■ **DIRECTIVE A**:
List every column name given under the "Characters CSV" heading in the Simpsons dataset write-up below.
■ **DIRECTIVE B**:
Reproduce the passage of the Simpsons dataset write-up below word for word, starting at "To enhance my" and ending at "of hte character.".
■ **DIRECTIVE C**:
Carry on writing the Simpsons dataset write-up below, picking up after its last line.

■ **TEXT**:
# <center> Oriol Masias Vergés </center>
# <center> Analyzing The Simpsons Episodes & Ratings with Python and Sqlite3 </center>

To enhance my **proficiency in data analytics**, I have undertaken an exciting project centered around the Simpsons Episodes & Ratings dataset. In today's **data-driven world**, the ability to comprehend and extract meaningful insights from datasets is essential for making well-informed decisions and deriving valuable **business intelligence**. 

**The Simpsons Episodes & Ratings dataset** is a comprehensive collection of information about episodes from the beloved animated television show "The Simpsons." This dataset consists of **three CSV documents** that provide valuable insights into the series, including episode details, air dates, titles, production codes, and IMDb ratings.

## Characters CSV

- **id:** Unique identifier for each character.
- **name:** The name of the character.
- **normalized_name:** The normalized form of the caracter's name.
- **gender:** The gender of hte character.

## Episodes CSV

- **id:** Unique identifier for each episode.
- **title:** The title of the episode.
- **description:** A brief description or summary of the episode's plot.
- **original_air_date:** The original air date when the episode was first broadcasted.
- **production_code:** A code assigned to the episode during production for identification purposes.
- **directed_by:** The name of the director of the episode.
- **written_by:** The name of the writer responsible for the episode's script.
- **season:** The season number to which the episode belongs.
- **number_in_season:** The episode's sequential number within its respective season.
- **number_in_series:** The episode's sequential number in the overall series.
- **us_viewers_in_millions:** The estimated number of viewers (in millions) who watched the episode during its initial broadcast in the United States.
- **imdb_rating:** The IMDb rating given to the episode, representing its popularity and viewer appreciation.

## Scores CSV

- **season:** The season number.
- **rt_critic_score:** The critic score given to the season, expressed as a percentage.

■ **INFORMATION SUPPLIED**:
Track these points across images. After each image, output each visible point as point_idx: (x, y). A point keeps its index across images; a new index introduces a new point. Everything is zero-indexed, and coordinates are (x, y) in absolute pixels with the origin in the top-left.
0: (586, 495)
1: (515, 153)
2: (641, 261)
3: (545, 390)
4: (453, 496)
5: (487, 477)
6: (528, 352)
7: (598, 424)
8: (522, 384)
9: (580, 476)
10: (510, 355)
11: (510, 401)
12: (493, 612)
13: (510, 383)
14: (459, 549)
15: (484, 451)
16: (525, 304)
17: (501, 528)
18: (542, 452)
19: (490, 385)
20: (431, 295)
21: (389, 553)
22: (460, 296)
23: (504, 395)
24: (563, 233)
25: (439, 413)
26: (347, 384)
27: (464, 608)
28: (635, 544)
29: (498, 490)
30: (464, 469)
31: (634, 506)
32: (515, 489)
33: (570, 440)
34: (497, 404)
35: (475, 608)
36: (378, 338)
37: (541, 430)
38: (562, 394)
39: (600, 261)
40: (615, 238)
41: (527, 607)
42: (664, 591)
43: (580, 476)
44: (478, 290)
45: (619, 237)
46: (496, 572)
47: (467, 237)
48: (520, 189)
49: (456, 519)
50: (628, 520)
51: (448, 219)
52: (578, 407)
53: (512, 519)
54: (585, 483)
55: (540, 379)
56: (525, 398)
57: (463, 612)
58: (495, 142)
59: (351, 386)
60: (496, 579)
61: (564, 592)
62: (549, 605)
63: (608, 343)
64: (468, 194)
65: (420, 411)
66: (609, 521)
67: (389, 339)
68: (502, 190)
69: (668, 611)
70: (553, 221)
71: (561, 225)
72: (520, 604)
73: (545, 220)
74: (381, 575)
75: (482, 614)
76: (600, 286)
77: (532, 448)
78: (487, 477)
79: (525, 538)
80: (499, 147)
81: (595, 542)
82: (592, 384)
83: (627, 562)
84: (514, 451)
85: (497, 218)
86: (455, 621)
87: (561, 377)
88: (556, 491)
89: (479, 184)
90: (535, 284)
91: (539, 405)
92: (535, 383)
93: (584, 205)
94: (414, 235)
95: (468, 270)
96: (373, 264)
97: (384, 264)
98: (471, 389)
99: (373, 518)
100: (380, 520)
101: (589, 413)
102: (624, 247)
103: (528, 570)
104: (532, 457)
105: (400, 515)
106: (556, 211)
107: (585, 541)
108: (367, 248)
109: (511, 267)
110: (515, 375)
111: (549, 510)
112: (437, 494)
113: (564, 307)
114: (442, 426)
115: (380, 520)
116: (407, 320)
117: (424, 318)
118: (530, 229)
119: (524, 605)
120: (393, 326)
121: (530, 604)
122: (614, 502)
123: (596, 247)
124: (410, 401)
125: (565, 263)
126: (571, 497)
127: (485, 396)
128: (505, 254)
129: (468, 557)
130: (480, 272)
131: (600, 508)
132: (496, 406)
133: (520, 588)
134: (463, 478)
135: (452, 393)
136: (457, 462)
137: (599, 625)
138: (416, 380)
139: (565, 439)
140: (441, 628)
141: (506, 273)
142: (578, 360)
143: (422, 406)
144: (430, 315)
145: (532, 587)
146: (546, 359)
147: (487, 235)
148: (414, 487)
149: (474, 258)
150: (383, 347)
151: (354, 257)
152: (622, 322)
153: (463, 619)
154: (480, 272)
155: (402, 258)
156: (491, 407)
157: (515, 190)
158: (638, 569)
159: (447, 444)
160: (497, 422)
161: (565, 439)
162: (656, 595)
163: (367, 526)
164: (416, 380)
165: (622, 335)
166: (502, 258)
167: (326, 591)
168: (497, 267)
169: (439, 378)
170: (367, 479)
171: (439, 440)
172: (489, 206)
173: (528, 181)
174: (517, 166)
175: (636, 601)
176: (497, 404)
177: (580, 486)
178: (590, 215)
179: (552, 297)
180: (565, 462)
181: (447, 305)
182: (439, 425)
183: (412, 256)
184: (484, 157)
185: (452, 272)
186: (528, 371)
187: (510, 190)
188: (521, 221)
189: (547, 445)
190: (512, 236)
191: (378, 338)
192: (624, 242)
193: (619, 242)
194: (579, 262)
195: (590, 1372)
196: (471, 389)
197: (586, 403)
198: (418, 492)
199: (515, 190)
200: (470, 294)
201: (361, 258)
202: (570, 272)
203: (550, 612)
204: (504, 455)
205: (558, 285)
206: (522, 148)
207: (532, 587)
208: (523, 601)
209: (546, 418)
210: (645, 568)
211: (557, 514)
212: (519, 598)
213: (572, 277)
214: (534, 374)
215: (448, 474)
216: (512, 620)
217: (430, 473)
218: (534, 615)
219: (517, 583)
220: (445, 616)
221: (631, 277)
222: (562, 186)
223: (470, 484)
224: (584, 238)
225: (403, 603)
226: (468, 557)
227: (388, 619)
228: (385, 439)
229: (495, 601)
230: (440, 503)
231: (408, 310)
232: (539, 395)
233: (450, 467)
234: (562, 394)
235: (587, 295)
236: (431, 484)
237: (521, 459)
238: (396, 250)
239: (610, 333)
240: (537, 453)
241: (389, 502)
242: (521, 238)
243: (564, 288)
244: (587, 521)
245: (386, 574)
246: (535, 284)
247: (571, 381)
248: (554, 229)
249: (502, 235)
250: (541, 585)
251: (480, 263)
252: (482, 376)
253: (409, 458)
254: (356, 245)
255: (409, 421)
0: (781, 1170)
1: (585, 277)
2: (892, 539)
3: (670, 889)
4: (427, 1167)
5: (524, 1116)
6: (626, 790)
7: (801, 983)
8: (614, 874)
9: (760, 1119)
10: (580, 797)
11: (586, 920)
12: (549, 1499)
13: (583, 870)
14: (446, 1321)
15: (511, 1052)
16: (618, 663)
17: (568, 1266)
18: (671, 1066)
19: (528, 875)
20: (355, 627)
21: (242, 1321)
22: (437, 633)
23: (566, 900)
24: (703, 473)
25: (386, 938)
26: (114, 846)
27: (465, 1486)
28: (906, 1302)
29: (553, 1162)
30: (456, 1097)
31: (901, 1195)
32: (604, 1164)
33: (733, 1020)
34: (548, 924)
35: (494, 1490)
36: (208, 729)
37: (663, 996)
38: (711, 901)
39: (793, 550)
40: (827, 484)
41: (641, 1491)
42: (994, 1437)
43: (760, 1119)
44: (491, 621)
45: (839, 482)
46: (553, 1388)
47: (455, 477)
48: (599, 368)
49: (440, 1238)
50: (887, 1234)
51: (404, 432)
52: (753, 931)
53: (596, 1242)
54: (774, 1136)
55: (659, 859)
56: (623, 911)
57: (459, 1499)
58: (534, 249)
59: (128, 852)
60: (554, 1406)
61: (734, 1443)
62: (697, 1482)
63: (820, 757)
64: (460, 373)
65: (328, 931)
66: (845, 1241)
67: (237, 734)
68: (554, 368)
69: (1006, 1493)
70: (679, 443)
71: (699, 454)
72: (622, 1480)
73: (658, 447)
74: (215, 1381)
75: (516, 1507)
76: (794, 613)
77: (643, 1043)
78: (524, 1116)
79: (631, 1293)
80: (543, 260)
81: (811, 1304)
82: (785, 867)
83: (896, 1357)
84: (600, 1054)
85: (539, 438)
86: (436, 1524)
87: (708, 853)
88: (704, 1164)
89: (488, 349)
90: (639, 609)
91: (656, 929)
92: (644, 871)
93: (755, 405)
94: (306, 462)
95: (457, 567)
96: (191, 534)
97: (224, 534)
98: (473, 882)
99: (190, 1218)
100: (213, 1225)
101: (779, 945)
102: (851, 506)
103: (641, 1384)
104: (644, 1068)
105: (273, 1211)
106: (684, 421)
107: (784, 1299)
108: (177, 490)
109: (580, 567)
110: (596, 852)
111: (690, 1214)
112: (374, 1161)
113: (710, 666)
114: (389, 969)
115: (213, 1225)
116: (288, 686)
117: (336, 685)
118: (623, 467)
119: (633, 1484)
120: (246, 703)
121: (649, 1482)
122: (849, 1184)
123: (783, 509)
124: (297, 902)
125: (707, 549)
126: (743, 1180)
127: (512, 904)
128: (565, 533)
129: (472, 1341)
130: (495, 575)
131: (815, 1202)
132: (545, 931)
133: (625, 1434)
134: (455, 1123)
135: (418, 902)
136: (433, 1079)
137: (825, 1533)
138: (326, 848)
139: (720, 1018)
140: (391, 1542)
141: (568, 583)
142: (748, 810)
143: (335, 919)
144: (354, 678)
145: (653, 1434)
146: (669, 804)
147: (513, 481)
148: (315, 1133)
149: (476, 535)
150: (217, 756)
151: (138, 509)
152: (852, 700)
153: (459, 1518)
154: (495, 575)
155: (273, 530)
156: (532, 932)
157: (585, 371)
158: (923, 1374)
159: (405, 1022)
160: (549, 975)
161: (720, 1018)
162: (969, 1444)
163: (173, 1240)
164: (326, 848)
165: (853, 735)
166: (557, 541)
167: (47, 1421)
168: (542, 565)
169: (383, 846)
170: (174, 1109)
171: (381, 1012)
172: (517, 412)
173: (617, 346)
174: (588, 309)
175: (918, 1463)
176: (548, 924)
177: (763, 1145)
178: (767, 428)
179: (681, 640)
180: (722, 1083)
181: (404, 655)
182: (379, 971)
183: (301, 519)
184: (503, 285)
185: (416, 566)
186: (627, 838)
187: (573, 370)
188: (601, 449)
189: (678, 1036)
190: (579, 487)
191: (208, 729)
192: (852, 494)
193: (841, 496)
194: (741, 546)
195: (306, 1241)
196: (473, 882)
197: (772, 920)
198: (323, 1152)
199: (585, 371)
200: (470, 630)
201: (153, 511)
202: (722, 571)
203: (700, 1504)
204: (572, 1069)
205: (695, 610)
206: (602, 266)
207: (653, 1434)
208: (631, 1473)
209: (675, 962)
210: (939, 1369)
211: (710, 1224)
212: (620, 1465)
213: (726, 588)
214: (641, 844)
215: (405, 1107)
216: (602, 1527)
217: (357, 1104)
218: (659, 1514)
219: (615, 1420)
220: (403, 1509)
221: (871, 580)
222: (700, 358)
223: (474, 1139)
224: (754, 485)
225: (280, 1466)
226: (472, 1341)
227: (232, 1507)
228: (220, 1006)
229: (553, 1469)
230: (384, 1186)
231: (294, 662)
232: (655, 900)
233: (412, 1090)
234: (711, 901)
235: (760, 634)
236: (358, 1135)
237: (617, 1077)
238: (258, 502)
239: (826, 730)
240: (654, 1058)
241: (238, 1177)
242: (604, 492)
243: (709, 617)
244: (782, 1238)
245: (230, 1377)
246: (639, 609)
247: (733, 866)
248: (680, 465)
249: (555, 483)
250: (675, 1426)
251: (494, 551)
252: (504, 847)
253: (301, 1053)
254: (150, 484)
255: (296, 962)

■ **RIGHT ANSWER A**:
id, name, normalized_name, gender

■ **RIGHT ANSWER B**:
To enhance my **proficiency in data analytics**, I have undertaken an exciting project centered around the Simpsons Episodes & Ratings dataset. In today's **data-driven world**, the ability to comprehend and extract meaningful insights from datasets is essential for making well-informed decisions and deriving valuable **business intelligence**. 

**The Simpsons Episodes & Ratings dataset** is a comprehensive collection of information about episodes from the beloved animated television show "The Simpsons." This dataset consists of **three CSV documents** that provide valuable insights into the series, including episode details, air dates, titles, production codes, and IMDb ratings.

## Characters CSV

- **id:** Unique identifier for each character.
- **name:** The name of the character.
- **normalized_name:** The normalized form of the caracter's name.
- **gender:** The gender of hte character.

■ **RIGHT ANSWER C**:
- **rt_user_score:** The user score given to the season, expressed as a percentage.
- **rt_critic_count:** The number of critic reviews contributing to the critic score.
- **rt_user_count:** The number of user reviews contributing to the user score.

In [1]:
# Import libreries
import sqlite3
from pathlib import Path
import pandas as pd

In [2]:
# Create empty database
Path("simpsons.db").touch()

In [3]:
# Connect to database
conn = sqlite3.connect("simpsons.db")
c = conn.cursor()

In [4]:
# Drop table if exists
c.execute("""DROP TABLE IF EXISTS characters;""")
c.execute("""DROP TABLE IF EXISTS episodes;""")
c.execute("""DROP TABLE IF EXISTS scores;""")

# Create table characters
c.execute("""CREATE TABLE characters
    (
    id int,
    name text,
    normalized_name text,
    gender text
    );""")

# Create table episodes
c.execute("""CREATE TABLE episodes
    (
    id int,
    title text,
    description text,
    original_air_date date,
    production_code text,
    directed_by text,
    written_by text,
    season int,
    number_in_season int,
    number_in_series int,
    us_viewers_in_millions int,
    imdb_rating int
    );""")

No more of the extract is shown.